> SOURCE INFORMATION
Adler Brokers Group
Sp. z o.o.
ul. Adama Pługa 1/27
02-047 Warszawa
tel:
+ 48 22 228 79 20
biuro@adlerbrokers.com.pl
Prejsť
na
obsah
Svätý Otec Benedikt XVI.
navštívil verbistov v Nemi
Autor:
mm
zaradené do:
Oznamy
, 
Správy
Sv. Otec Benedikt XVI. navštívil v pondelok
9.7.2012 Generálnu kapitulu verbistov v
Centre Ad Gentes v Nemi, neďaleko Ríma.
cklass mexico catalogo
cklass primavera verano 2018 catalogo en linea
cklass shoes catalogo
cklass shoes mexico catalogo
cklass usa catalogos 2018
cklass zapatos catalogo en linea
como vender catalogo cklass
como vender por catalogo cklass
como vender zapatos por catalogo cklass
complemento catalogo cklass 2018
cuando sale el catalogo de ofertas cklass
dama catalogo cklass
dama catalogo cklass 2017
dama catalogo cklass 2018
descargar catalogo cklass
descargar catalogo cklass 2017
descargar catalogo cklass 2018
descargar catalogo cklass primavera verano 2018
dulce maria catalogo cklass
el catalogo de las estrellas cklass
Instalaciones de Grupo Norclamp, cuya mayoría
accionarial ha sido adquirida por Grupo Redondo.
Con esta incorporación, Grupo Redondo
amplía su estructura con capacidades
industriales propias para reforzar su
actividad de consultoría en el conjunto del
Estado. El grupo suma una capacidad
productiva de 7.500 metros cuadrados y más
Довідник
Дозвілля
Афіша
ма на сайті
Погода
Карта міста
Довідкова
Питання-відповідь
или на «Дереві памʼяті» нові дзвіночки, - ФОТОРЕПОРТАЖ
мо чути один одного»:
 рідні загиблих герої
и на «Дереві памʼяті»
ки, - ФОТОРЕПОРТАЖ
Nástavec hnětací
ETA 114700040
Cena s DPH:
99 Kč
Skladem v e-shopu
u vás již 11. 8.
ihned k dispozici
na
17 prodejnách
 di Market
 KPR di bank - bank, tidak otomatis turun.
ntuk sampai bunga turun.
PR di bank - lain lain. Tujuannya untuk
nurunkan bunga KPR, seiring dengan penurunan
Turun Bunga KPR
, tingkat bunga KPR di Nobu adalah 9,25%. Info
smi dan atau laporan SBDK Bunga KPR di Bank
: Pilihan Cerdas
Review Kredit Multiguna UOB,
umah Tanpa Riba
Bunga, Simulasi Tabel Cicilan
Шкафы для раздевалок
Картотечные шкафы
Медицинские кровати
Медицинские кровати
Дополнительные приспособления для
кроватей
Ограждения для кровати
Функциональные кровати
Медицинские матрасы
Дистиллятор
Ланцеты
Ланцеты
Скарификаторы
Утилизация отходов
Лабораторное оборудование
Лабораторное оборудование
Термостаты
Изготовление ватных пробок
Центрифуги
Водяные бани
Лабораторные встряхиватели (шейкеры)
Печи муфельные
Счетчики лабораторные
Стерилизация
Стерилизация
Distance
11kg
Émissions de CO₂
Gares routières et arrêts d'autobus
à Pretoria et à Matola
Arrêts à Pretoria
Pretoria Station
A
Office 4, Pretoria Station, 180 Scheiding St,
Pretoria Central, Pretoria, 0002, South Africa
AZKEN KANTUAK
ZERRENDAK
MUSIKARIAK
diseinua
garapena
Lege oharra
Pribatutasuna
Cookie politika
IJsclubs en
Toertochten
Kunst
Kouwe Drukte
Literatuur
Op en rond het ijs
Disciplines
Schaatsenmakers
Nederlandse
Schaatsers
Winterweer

> TASK REQUIREMENTS
Please output the listing in full, exactly as it was given above.

> OUTPUT OF THE EXERCISE
Adler Brokers Group
Sp. z o.o.
ul. Adama Pługa 1/27
02-047 Warszawa
tel:
+ 48 22 228 79 20
biuro@adlerbrokers.com.pl
Prejsť
na
obsah
Svätý Otec Benedikt XVI.
navštívil verbistov v Nemi
Autor:
mm
zaradené do:
Oznamy
, 
Správy
Sv. Otec Benedikt XVI. navštívil v pondelok
9.7.2012 Generálnu kapitulu verbistov v
Centre Ad Gentes v Nemi, neďaleko Ríma.
cklass mexico catalogo
cklass primavera verano 2018 catalogo en linea
cklass shoes catalogo
cklass shoes mexico catalogo
cklass usa catalogos 2018
cklass zapatos catalogo en linea
como vender catalogo cklass
como vender por catalogo cklass
como vender zapatos por catalogo cklass
complemento catalogo cklass 2018
cuando sale el catalogo de ofertas cklass
dama catalogo cklass
dama catalogo cklass 2017
dama catalogo cklass 2018
descargar catalogo cklass
descargar catalogo cklass 2017
descargar catalogo cklass 2018
descargar catalogo cklass primavera verano 2018
dulce maria catalogo cklass
el catalogo de las estrellas cklass
Instalaciones de Grupo Norclamp, cuya mayoría
accionarial ha sido adquirida por Grupo Redondo.
Con esta incorporación, Grupo Redondo
amplía su estructura con capacidades
industriales propias para reforzar su
actividad de consultoría en el conjunto del
Estado. El grupo suma una capacidad
productiva de 7.500 metros cuadrados y más
Довідник
Дозвілля
Афіша
ма на сайті
Погода
Карта міста
Довідкова
Питання-відповідь
или на «Дереві памʼяті» нові дзвіночки, - ФОТОРЕПОРТАЖ
мо чути один одного»:
 рідні загиблих герої
и на «Дереві памʼяті»
ки, - ФОТОРЕПОРТАЖ
Nástavec hnětací
ETA 114700040
Cena s DPH:
99 Kč
Skladem v e-shopu
u vás již 11. 8.
ihned k dispozici
na
17 prodejnách
 di Market
 KPR di bank - bank, tidak otomatis turun.
ntuk sampai bunga turun.
PR di bank - lain lain. Tujuannya untuk
nurunkan bunga KPR, seiring dengan penurunan
Turun Bunga KPR
, tingkat bunga KPR di Nobu adalah 9,25%. Info
smi dan atau laporan SBDK Bunga KPR di Bank
: Pilihan Cerdas
Review Kredit Multiguna UOB,
umah Tanpa Riba
Bunga, Simulasi Tabel Cicilan
Шкафы для раздевалок
Картотечные шкафы
Медицинские кровати
Медицинские кровати
Дополнительные приспособления для
кроватей
Ограждения для кровати
Функциональные кровати
Медицинские матрасы
Дистиллятор
Ланцеты
Ланцеты
Скарификаторы
Утилизация отходов
Лабораторное оборудование
Лабораторное оборудование
Термостаты
Изготовление ватных пробок
Центрифуги
Водяные бани
Лабораторные встряхиватели (шейкеры)
Печи муфельные
Счетчики лабораторные
Стерилизация
Стерилизация
Distance
11kg
Émissions de CO₂
Gares routières et arrêts d'autobus
à Pretoria et à Matola
Arrêts à Pretoria
Pretoria Station
A
Office 4, Pretoria Station, 180 Scheiding St,
Pretoria Central, Pretoria, 0002, South Africa
AZKEN KANTUAK
ZERRENDAK
MUSIKARIAK
diseinua
garapena
Lege oharra
Pribatutasuna
Cookie politika
IJsclubs en
Toertochten
Kunst
Kouwe Drukte
Literatuur
Op en rond het ijs
Disciplines
Schaatsenmakers
Nederlandse
Schaatsers
Winterweer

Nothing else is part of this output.